=== TASKS FOR THIS EXERCISE ===
1. How would you render this sentence from the forum thread on Hebrew vowels in Spanish: "Really, this is a complicated question for any language."
2. Could you carry the forum thread on Hebrew vowels forward from its last line?

=== PAGE EXTRACT ===
## Start
Depends which period, which tradition, etc. In the Tiberian vocalization, there are twelve vowel symbols, but some of the symbols might have had more than one pronunciation, while others may have been pronounced that same as other vowels. Scholarly transcriptions usually differentiate fourteen vowels, but even that is a bit problematic for a number of reasons; for example, not all of these vowels necessarily ever existed together at the same time, while other cases are still left not accounted for. It's really a complicated question.


----------



## Drink

Really, this is a complicated question for any language. For example, do you can definitively enumerate how many vowels there are in English?


----------



## aavichai

How did you got so mamy vowels
there are 7 vowel signs in the Tiberian
and each one represented one vowel

how do you figure more?
what do I miss?


----------



## origumi

aavichai said:


> what do I miss?


The accepted count is 14 indeed. 7+7. ניקוד טברני – ויקיפדיה

Anyway, what's "classic" about this Hebrew period compared to Joseph's time, or Moses' time, or David's time, or Ezra's time, etc.?
## End
=== STORED ROWS ===
## Start
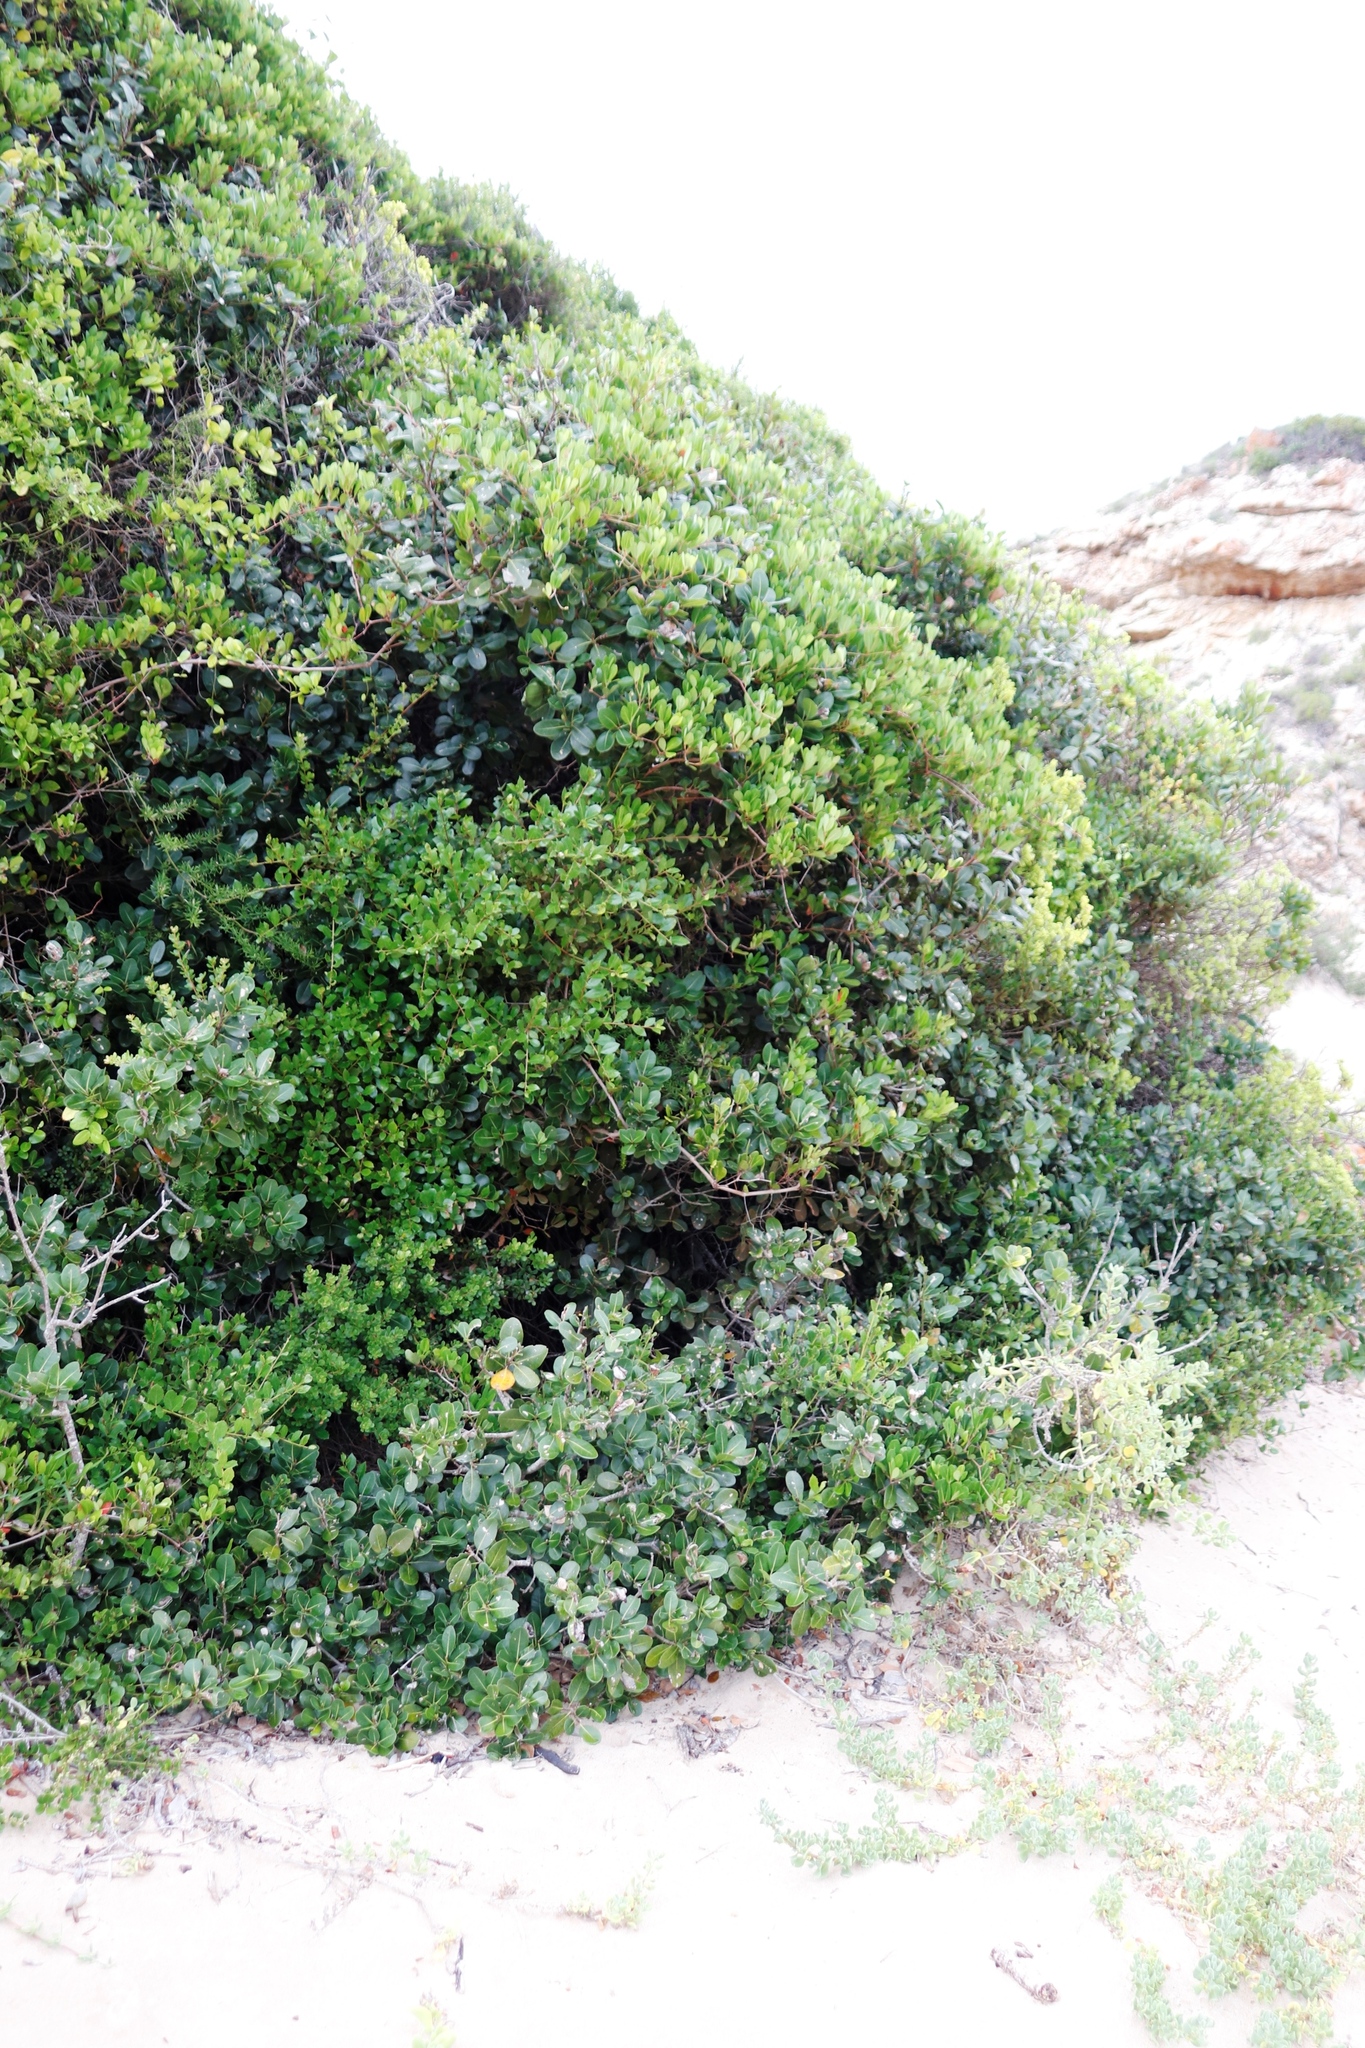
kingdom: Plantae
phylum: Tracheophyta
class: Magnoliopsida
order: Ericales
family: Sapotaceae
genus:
## End
=== ANSWERS PER TASK ===
1. En realidad, esta es una pregunta complicada para cualquier idioma.

2.
----------



## Drink

aavichai said:


> How did you got so mamy vowels
> there are 7 vowel signs in the Tiberian
> and each one represented one vowel
> 
> how do you figure more?
> what do I miss?



The chataf vowels and shva, and remember that shuruq and qubbutz are separate signs.


----------



## aavichai

the hataphs are not considered vowels

also the Qubbuts and Shuruq are not considered different vowels


----------



## Drink

aavichai said:


> the hataphs are not considered vowels
> 
> also the Qubbuts and Shuruq are not considered different vowels



I said I was counting "vowel signs". They are separate vowel signs. How they were pronounced is a separate and much more complicated question. We have evidence, for example, that Babylonian Jews at one point pronounced qubbutz and shuruq differently (qubbutz as the German _ü_ or French _u_, and shuruq as the German _u_ or French _ou_); so it is not infathomable that the Tiberians may have done so as well, and therefore created two separate signs (otherwise why not spell סוּס as סֻוס)?


----------



## aavichai

because the masoretic put the signs as the text allow them

therefore you can find words written without a Waw and it is with Qubbuts
and the same word that comes with Waw is sign with Shuruq

also forms that "does'n't need" to get a Waw, but still have it, will still gets a Shuruq with a Dagesh at the next letter (what we wouldn't expect to see)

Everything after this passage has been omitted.